### EXERCISE INSTRUCTIONS
Some lines in the listing below may include the string "queen". How many are there? Give only the number.

** Opening MATERIAL FOR THIS TASK block **

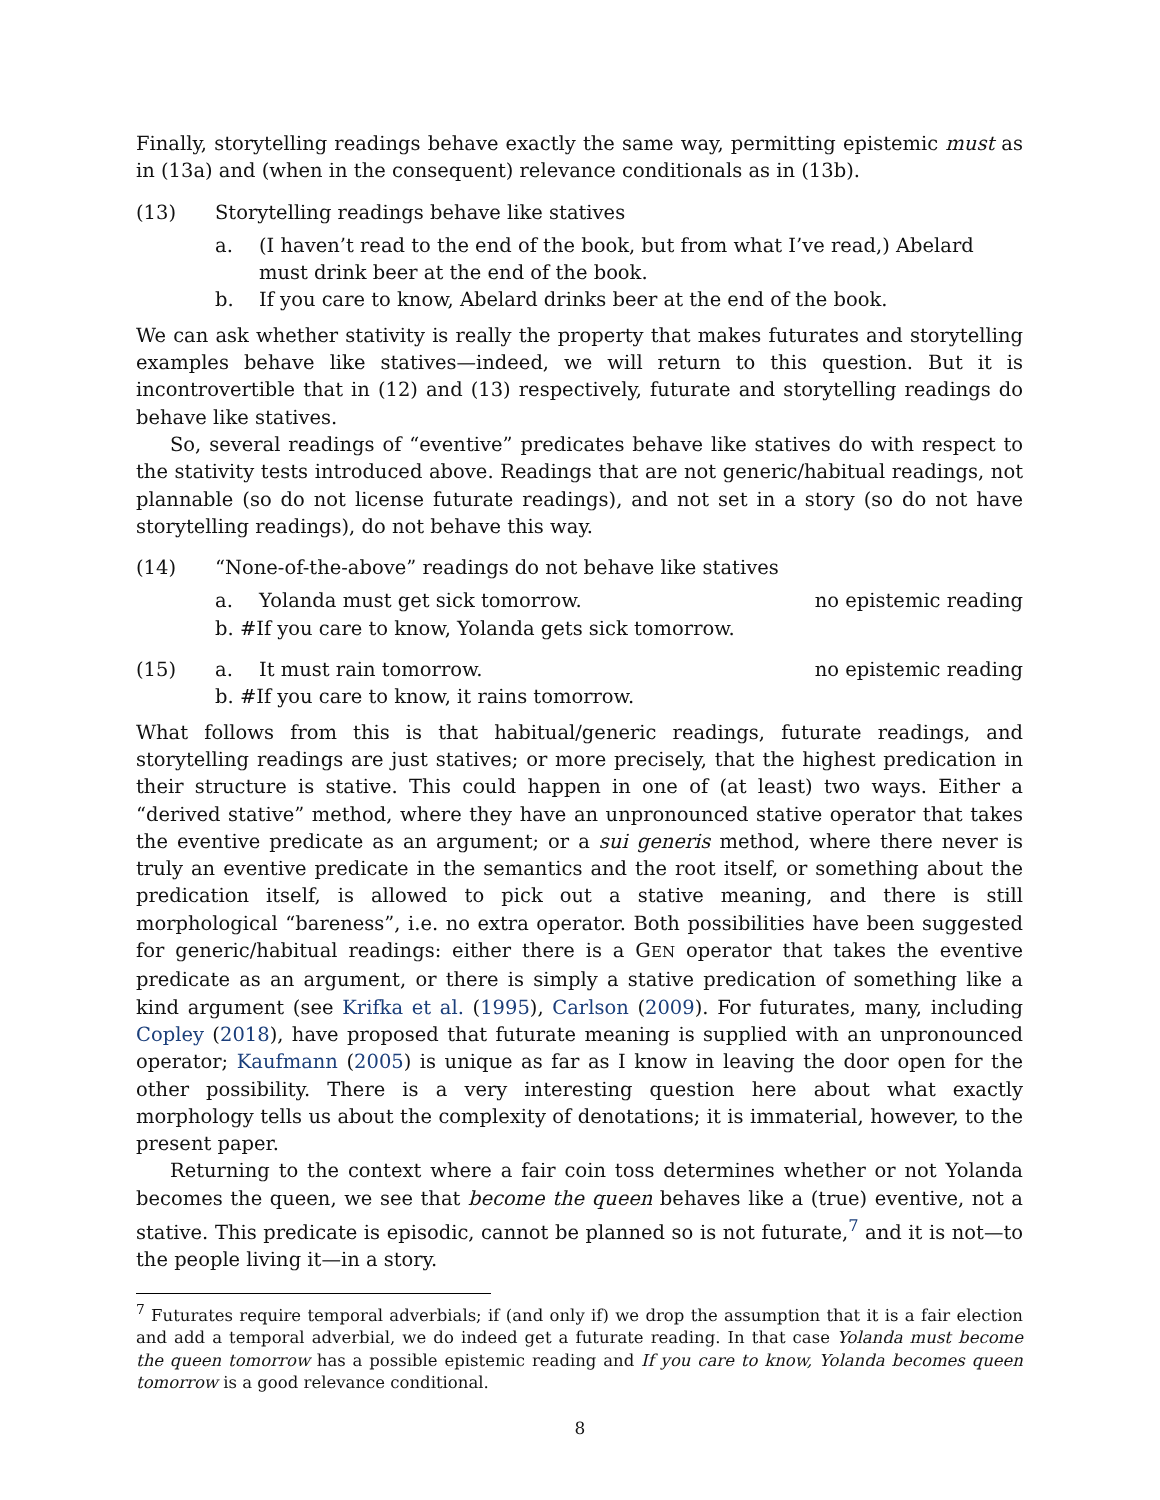Finally, storytelling readings behave exactly the same way, permitting epistemic must as in (13a) and (when in the consequent) relevance conditionals as in (13b).
(13) Storytelling readings behave like statives
a. (I haven’t read to the end of the book, but from what I’ve read,) Abelard must drink beer at the end of the book.
b. If you care to know, Abelard drinks beer at the end of the book.
We can ask whether stativity is really the property that makes futurates and storytelling examples behave like statives—indeed, we will return to this question. But it is incontrovertible that in (12) and (13) respectively, futurate and storytelling readings do behave like statives.
So, several readings of “eventive” predicates behave like statives do with respect to the stativity tests introduced above. Readings that are not generic/habitual readings, not plannable (so do not license futurate readings), and not set in a story (so do not have storytelling readings), do not behave this way.
(14) “None-of-the-above” readings do not behave like statives
a. Yolanda must get sick tomorrow. no epistemic reading
b. #If you care to know, Yolanda gets sick tomorrow.
(15) a. It must rain tomorrow. no epistemic reading
b. #If you care to know, it rains tomorrow.
What follows from this is that habitual/generic readings, futurate readings, and storytelling readings are just statives; or more precisely, that the highest predication in their structure is stative. This could happen in one of (at least) two ways. Either a “derived stative” method, where they have an unpronounced stative operator that takes the eventive predicate as an argument; or a sui generis method, where there never is truly an eventive predicate in the semantics and the root itself, or something about the predication itself, is allowed to pick out a stative meaning, and there is still morphological “bareness”, i.e. no extra operator. Both possibilities have been suggested for generic/habitual readings: either there is a GEN operator that takes the eventive predicate as an argument, or there is simply a stative predication of something like a kind argument (see Krifka et al. (1995), Carlson (2009). For futurates, many, including Copley (2018), have proposed that futurate meaning is supplied with an unpronounced operator; Kaufmann (2005) is unique as far as I know in leaving the door open for the other possibility. There is a very interesting question here about what exactly morphology tells us about the complexity of denotations; it is immaterial, however, to the present paper.
Returning to the context where a fair coin toss determines whether or not Yolanda becomes the queen, we see that become the queen behaves like a (true) eventive, not a stative. This predicate is episodic, cannot be planned so is not futurate,<sup>7</sup> and it is not—to the people living it—in a story.
<sup>7</sup> Futurates require temporal adverbials; if (and only if) we drop the assumption that it is a fair election and add a temporal adverbial, we do indeed get a futurate reading. In that case Yolanda must become the queen tomorrow has a possible epistemic reading and If you care to know, Yolanda becomes queen tomorrow is a good relevance conditional.
8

** Closing MATERIAL FOR THIS TASK block **

### SOLUTION BELOW
2